Maze of Ith has often stalled long enough for me to rebound and steal the win, and it's a great defensive measure for any build. Plus, unlike the $200 price tag (I'm not kidding) of our next cards, Ith costs well under $20, making it much more affordable to budget players.
1. The Two-Type Land Set
Most lands that can provide two mana types come with some sort of gimmick or limitation, like entering tapped unless you pay two life or face multiple opponents. Additionally, many don't bear the basic types of the mana colors they produce, preventing them from supporting type-dependent effects. Enter the "two-type" land cards, each entering the field untapped and ready to produce one of two types of mana with no errata.

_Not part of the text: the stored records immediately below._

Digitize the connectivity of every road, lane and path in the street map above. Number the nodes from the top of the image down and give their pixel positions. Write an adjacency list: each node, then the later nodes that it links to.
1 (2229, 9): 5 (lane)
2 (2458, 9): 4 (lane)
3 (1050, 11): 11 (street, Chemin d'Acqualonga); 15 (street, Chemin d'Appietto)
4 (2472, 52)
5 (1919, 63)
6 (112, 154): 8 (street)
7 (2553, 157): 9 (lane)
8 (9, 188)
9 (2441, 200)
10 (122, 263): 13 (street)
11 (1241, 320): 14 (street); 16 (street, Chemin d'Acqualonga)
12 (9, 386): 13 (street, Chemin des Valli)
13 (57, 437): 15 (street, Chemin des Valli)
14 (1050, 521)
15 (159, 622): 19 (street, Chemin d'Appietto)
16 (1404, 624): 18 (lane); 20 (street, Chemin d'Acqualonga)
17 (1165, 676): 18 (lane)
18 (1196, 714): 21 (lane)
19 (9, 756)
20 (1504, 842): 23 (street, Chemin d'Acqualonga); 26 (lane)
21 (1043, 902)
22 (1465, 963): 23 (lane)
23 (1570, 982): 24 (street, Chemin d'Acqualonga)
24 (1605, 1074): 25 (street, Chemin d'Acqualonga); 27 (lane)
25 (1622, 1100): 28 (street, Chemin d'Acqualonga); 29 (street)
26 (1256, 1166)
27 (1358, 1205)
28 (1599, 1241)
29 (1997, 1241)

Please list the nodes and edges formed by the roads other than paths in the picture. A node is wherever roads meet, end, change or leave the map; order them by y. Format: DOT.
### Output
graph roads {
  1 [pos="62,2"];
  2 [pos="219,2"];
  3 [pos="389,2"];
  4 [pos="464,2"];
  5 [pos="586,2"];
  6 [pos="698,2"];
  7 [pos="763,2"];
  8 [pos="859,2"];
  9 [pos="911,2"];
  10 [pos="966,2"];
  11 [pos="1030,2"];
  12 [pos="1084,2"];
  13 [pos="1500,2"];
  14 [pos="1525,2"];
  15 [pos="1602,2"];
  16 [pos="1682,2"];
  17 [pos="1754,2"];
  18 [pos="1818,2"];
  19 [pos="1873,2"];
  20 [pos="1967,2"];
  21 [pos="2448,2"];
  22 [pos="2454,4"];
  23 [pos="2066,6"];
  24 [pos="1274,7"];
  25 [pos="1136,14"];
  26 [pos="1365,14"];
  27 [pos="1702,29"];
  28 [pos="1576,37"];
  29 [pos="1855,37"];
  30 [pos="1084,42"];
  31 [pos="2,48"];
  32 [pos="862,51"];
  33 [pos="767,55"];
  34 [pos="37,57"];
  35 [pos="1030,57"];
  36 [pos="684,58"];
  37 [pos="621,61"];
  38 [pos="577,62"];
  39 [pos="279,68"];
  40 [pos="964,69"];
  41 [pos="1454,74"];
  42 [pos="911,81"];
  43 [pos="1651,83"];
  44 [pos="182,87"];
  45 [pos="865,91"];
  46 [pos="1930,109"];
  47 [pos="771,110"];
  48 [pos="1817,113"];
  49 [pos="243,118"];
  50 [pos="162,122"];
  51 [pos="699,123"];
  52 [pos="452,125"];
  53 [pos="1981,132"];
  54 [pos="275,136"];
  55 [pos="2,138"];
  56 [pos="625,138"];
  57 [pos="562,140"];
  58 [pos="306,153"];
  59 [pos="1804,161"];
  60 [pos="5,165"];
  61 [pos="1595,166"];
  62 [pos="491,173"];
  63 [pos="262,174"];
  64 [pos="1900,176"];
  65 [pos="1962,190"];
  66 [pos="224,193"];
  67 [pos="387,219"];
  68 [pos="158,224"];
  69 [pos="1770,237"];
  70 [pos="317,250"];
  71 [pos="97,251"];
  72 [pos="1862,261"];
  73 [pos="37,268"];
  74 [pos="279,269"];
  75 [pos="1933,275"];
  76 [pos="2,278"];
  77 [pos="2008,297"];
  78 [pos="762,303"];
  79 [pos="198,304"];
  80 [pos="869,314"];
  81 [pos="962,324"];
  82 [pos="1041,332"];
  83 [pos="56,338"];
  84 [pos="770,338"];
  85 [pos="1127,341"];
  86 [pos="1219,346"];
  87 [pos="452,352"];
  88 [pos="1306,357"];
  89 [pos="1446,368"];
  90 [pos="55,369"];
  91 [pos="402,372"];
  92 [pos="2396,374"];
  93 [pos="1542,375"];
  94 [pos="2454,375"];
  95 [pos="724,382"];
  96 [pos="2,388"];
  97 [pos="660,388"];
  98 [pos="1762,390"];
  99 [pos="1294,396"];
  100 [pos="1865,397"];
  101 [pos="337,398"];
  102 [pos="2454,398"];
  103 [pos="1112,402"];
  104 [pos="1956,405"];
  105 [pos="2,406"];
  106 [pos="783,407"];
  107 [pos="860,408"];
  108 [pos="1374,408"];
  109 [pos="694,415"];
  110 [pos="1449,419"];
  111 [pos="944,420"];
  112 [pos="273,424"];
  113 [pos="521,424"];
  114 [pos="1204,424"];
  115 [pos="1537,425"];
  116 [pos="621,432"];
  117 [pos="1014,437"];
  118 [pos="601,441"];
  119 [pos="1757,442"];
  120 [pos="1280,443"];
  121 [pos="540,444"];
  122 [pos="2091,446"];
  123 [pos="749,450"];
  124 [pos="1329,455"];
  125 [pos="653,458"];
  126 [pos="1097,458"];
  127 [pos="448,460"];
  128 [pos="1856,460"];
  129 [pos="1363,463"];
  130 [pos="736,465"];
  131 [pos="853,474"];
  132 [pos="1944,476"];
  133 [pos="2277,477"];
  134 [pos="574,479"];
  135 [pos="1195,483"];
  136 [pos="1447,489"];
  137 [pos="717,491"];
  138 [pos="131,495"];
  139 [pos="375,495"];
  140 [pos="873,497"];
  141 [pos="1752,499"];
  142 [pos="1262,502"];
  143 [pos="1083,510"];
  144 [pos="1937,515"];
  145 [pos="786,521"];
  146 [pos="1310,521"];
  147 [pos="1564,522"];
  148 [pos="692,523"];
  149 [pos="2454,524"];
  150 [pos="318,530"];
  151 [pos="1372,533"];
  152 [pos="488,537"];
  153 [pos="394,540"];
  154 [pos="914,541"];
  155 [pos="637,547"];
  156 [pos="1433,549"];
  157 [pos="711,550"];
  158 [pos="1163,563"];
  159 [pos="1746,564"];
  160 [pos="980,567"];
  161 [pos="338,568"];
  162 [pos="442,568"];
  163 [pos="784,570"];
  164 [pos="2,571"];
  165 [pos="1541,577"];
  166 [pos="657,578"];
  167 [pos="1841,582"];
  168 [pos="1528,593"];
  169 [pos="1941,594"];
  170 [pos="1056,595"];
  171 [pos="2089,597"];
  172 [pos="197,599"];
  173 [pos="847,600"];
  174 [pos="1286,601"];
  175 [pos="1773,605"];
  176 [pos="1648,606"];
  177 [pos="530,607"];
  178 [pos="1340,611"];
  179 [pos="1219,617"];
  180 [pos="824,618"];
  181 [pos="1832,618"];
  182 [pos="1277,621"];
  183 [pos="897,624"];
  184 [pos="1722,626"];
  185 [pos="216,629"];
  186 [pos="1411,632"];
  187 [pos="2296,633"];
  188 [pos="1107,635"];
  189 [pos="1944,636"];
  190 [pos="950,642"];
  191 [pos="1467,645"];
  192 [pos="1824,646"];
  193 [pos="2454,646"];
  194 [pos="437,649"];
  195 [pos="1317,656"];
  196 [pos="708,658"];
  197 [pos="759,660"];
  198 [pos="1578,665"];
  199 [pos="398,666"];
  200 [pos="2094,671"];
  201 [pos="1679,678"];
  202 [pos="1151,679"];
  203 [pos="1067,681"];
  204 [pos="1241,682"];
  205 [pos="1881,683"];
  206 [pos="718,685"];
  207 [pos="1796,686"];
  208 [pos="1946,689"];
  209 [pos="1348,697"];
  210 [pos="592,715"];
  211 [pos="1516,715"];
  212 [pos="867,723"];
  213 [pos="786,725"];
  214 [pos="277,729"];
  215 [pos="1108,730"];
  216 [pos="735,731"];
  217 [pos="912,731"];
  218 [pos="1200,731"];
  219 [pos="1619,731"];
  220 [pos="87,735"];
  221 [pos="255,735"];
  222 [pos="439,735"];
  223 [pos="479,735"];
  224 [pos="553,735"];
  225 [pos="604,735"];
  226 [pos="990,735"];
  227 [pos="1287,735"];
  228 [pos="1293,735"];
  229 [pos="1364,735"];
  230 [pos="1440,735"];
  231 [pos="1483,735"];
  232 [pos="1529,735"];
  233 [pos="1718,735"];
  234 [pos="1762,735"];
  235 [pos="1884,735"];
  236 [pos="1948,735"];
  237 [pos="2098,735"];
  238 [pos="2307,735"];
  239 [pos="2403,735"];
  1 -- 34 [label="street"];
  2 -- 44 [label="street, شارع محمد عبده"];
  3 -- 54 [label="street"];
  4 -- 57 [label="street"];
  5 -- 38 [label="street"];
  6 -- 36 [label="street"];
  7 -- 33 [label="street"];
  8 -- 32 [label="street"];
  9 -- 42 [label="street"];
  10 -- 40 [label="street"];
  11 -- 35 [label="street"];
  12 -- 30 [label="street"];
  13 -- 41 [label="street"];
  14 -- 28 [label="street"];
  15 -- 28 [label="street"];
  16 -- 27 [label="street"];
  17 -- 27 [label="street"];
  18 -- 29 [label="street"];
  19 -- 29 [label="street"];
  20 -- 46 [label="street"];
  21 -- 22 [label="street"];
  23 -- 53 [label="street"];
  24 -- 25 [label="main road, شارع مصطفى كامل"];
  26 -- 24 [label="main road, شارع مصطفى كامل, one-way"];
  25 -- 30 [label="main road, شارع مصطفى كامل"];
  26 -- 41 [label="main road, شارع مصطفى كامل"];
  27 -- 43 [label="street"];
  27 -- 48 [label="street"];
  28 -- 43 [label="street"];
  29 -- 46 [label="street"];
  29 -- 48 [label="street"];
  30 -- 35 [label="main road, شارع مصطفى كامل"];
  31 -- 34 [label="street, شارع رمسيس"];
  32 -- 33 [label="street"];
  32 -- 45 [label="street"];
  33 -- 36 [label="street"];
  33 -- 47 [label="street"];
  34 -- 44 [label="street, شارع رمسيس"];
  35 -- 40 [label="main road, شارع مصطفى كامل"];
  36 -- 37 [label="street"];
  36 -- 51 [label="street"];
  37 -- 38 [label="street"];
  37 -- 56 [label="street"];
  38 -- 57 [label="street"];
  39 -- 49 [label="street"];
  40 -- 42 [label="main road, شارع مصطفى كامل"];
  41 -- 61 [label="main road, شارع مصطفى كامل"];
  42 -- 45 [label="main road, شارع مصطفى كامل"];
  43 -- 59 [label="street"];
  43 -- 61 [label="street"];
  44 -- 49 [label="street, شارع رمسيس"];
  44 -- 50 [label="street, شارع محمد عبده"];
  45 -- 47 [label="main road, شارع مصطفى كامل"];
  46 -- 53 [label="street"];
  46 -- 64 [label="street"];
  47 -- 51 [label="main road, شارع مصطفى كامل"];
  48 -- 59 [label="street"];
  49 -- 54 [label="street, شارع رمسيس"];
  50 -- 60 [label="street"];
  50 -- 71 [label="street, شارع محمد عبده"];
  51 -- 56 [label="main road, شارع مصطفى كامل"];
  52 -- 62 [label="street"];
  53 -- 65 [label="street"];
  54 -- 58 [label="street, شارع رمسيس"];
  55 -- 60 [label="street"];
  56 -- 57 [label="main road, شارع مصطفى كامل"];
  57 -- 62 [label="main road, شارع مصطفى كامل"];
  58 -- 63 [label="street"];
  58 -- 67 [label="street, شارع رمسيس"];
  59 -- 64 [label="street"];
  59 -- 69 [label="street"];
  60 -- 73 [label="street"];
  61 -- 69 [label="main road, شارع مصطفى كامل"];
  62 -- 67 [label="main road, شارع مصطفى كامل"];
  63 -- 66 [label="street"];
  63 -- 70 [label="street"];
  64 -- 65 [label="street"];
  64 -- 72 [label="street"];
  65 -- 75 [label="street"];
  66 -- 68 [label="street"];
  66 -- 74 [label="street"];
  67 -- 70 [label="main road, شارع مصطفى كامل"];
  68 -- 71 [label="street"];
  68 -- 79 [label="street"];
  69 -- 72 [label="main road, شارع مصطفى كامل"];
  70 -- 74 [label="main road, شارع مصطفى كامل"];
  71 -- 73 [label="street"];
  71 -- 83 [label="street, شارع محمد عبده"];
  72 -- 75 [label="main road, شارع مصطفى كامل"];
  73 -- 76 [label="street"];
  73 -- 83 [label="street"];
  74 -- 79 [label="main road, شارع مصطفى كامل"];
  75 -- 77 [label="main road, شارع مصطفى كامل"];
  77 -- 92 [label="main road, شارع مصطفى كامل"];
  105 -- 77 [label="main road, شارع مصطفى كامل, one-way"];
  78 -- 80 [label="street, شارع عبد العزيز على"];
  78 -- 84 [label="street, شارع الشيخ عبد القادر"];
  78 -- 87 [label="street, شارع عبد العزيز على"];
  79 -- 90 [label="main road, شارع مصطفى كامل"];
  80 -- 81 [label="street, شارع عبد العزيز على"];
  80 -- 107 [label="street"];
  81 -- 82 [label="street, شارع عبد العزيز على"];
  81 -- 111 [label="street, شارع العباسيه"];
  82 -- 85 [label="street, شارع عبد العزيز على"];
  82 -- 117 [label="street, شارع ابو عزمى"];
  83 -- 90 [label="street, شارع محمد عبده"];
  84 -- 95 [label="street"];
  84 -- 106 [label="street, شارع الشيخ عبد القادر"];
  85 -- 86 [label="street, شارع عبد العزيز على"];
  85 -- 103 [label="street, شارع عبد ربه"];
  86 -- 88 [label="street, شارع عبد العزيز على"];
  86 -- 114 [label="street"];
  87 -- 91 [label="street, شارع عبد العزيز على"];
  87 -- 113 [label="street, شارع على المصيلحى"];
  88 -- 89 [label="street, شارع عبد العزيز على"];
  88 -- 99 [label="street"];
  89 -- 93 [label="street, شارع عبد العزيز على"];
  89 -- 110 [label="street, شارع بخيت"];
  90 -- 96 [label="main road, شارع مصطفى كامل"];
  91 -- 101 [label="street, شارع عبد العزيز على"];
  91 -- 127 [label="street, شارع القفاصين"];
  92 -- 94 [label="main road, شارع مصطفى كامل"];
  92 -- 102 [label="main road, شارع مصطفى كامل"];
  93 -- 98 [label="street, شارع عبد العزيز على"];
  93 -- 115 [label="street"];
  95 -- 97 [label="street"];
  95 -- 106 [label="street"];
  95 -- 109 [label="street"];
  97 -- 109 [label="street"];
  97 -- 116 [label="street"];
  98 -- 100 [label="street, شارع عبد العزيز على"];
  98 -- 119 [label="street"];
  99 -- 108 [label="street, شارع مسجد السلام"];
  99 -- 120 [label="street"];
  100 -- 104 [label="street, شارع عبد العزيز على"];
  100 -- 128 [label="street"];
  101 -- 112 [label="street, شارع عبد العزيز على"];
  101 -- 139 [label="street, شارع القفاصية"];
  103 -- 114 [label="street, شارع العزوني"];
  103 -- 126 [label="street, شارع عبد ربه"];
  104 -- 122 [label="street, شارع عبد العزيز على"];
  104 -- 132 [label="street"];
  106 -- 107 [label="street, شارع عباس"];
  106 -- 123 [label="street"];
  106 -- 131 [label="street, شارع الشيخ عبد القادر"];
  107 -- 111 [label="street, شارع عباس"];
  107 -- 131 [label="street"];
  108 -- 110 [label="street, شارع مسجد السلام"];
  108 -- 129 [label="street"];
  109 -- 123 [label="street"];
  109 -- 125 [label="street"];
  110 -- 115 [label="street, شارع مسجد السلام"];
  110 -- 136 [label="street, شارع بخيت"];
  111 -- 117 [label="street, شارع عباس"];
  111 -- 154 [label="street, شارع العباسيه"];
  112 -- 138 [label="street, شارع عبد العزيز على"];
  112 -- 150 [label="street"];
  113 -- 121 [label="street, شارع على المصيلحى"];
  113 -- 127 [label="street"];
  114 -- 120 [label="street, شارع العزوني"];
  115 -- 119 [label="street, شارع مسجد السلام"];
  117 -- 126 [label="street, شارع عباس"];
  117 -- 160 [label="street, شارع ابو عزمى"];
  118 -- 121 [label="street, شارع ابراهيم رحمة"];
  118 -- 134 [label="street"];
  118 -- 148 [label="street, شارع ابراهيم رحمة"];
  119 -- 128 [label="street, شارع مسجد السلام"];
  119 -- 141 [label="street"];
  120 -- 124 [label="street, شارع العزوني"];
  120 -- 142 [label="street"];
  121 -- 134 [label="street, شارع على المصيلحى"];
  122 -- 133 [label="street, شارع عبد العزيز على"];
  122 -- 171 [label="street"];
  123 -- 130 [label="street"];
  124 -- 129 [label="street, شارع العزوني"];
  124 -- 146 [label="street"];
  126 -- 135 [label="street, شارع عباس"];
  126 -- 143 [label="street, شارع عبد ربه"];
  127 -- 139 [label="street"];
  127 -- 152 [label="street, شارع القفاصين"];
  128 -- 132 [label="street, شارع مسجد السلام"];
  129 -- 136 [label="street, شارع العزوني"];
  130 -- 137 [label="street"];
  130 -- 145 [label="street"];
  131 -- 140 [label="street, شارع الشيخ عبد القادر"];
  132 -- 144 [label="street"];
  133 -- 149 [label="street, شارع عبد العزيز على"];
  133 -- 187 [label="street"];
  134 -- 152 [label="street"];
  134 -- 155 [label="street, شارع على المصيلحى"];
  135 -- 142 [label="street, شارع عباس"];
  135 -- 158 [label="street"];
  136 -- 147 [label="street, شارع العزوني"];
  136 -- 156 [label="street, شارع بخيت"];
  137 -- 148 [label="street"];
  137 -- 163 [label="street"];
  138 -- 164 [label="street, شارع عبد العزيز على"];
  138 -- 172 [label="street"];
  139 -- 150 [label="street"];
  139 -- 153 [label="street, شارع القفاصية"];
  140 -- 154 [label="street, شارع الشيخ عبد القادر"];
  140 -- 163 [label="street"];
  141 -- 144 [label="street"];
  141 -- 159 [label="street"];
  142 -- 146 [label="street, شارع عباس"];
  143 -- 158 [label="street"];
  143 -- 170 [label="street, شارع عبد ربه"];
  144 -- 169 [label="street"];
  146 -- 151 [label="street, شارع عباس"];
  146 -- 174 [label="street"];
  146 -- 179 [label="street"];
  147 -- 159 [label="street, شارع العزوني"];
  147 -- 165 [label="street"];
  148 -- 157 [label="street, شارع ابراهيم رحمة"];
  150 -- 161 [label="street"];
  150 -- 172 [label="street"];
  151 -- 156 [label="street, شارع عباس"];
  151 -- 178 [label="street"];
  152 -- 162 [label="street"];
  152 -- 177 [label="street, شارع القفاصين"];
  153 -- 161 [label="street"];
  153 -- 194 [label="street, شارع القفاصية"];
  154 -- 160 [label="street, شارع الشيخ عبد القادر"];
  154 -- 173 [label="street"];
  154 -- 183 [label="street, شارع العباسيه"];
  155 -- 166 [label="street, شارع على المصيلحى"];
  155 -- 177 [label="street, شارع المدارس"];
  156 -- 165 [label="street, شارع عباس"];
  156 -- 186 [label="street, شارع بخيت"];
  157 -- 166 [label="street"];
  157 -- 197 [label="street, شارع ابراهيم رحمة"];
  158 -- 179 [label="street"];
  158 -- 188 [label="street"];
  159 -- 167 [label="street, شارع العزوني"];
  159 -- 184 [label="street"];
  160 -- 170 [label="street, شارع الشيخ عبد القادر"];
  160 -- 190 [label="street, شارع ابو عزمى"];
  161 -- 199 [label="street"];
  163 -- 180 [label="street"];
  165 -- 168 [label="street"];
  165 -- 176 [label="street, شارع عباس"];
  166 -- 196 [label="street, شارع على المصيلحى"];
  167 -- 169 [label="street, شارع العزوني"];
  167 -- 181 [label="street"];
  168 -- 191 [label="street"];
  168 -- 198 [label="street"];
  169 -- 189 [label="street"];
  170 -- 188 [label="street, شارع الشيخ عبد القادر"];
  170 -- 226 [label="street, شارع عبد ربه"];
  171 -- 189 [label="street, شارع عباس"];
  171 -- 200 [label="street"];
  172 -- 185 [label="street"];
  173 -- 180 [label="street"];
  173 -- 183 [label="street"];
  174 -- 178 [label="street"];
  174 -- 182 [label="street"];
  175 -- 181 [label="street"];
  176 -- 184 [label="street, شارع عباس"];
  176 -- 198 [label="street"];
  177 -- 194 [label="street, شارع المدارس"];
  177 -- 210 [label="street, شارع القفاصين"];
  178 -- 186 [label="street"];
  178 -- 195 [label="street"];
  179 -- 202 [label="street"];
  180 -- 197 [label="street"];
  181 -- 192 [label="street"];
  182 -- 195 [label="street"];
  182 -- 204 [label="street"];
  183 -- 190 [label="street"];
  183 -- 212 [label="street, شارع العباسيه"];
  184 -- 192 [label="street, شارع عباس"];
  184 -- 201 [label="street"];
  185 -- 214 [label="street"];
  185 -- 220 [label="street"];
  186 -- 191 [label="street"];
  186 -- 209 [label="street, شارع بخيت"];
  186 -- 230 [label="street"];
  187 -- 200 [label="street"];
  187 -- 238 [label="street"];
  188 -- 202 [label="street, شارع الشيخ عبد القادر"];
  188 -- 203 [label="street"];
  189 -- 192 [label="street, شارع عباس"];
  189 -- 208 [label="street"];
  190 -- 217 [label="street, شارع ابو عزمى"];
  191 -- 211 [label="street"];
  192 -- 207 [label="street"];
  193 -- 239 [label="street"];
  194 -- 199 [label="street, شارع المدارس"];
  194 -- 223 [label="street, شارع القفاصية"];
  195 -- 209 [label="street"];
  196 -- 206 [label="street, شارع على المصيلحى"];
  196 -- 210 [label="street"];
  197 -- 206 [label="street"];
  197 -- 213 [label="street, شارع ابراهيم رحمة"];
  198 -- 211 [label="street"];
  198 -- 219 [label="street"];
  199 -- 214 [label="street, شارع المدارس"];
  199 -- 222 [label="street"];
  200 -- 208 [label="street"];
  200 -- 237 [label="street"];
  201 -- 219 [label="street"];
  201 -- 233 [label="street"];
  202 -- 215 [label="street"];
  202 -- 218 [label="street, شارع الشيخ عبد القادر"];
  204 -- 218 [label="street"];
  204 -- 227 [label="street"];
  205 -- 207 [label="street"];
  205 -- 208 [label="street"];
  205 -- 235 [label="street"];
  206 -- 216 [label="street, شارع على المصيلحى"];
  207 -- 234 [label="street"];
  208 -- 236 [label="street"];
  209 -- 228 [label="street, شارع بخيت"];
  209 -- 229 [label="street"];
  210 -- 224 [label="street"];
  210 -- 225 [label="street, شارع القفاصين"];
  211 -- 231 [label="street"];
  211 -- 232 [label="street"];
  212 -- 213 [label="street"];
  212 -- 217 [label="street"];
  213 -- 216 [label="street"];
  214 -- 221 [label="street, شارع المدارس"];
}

Additionally, each wields the basic land classifications of the colors it produces, helping them benefit certain effects (like the swamp-reliant ability of Cabal Coffers).
Like the Temple set, you can find a double-mana land for every color combination, ensuring there's something to suit your build. Check the list below to find the card matching your desired hues.
- Red and black: Badlands
- Red and white: Plateau
- Red and green: Taiga
- Red and blue: Volcanic Island
- Black and white: Scrubland
- Black and green: Bayou
- Black and blue: Underground Sea
- White and green: Savannah
- White and blue: Tundra
- Green and blue: Tropical Island
Future of Land Cards
As essential to Magic libraries as ever, lands form the backbone of your build, and finding the right balance to include in your deck remains an engaging challenge. Oversaturate your build and you may not draw enough spells to beat your opponent regardless of your capable mana production, but employ too few and you'll find yourself with several great cards but no methods to play them. Experiment to find the right balance and you'll be well on your way to victory.
But for now, as we eagerly await the future expansion packs with more beautiful landscapes (the Ixalan set introduced several interesting double-sided lands that we'll undoubtedly tackle), vote for your favorite card and I'll see you at our next MTG countdown!
Questions & Answers
Question: Isn't Command Tower the best land?
Answer: Well, it's a must-have in EDH format, but pretty useless elsewhere. And even in its element, it still only gives one mana at a type (where some lands can give multiple) and doesn't have any basic land types, reducing its synergy with cards like "Hinterland Harbor" and such.
Don't get me wrong, it's an amazing card, but arguably not the best land even in commander format.